INFORMATION PROVIDED -
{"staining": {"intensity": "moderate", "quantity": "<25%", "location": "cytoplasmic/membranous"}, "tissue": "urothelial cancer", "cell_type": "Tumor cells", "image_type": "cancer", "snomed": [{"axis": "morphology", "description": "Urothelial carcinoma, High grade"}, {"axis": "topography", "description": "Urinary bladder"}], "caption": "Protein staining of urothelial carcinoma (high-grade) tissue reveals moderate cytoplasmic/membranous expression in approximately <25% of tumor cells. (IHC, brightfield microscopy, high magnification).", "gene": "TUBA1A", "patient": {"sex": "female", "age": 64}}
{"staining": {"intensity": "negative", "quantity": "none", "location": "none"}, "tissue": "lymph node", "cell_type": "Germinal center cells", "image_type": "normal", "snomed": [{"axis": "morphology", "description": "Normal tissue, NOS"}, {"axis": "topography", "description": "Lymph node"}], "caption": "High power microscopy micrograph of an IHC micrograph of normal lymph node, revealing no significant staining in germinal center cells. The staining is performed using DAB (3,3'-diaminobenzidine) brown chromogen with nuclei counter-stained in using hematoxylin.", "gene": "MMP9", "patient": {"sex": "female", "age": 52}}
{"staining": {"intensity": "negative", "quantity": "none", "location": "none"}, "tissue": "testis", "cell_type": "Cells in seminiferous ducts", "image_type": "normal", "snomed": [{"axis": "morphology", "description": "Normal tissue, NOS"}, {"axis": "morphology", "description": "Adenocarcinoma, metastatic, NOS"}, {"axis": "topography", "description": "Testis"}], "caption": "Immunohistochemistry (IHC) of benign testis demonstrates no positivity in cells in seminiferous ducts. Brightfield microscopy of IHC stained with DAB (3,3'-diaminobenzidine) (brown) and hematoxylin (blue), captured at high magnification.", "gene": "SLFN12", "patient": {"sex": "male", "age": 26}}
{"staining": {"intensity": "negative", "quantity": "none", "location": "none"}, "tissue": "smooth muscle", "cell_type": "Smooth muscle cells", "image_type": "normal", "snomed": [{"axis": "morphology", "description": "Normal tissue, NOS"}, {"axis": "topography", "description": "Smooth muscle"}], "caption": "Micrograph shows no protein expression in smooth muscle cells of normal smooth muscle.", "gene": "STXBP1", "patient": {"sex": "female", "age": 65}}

DIRECTIONS FOR THIS TASK - Repeat the whole of the data verbatim, as it reads above.

WRITTEN RESPONSE -
{"staining": {"intensity": "moderate", "quantity": "<25%", "location": "cytoplasmic/membranous"}, "tissue": "urothelial cancer", "cell_type": "Tumor cells", "image_type": "cancer", "snomed": [{"axis": "morphology", "description": "Urothelial carcinoma, High grade"}, {"axis": "topography", "description": "Urinary bladder"}], "caption": "Protein staining of urothelial carcinoma (high-grade) tissue reveals moderate cytoplasmic/membranous expression in approximately <25% of tumor cells. (IHC, brightfield microscopy, high magnification).", "gene": "TUBA1A", "patient": {"sex": "female", "age": 64}}
{"staining": {"intensity": "negative", "quantity": "none", "location": "none"}, "tissue": "lymph node", "cell_type": "Germinal center cells", "image_type": "normal", "snomed": [{"axis": "morphology", "description": "Normal tissue, NOS"}, {"axis": "topography", "description": "Lymph node"}], "caption": "High power microscopy micrograph of an IHC micrograph of normal lymph node, revealing no significant staining in germinal center cells. The staining is performed using DAB (3,3'-diaminobenzidine) brown chromogen with nuclei counter-stained in using hematoxylin.", "gene": "MMP9", "patient": {"sex": "female", "age": 52}}
{"staining": {"intensity": "negative", "quantity": "none", "location": "none"}, "tissue": "testis", "cell_type": "Cells in seminiferous ducts", "image_type": "normal", "snomed": [{"axis": "morphology", "description": "Normal tissue, NOS"}, {"axis": "morphology", "description": "Adenocarcinoma, metastatic, NOS"}, {"axis": "topography", "description": "Testis"}], "caption": "Immunohistochemistry (IHC) of benign testis demonstrates no positivity in cells in seminiferous ducts. Brightfield microscopy of IHC stained with DAB (3,3'-diaminobenzidine) (brown) and hematoxylin (blue), captured at high magnification.", "gene": "SLFN12", "patient": {"sex": "male", "age": 26}}
{"staining": {"intensity": "negative", "quantity": "none", "location": "none"}, "tissue": "smooth muscle", "cell_type": "Smooth muscle cells", "image_type": "normal", "snomed": [{"axis": "morphology", "description": "Normal tissue, NOS"}, {"axis": "topography", "description": "Smooth muscle"}], "caption": "Micrograph shows no protein expression in smooth muscle cells of normal smooth muscle.", "gene": "STXBP1", "patient": {"sex": "female", "age": 65}}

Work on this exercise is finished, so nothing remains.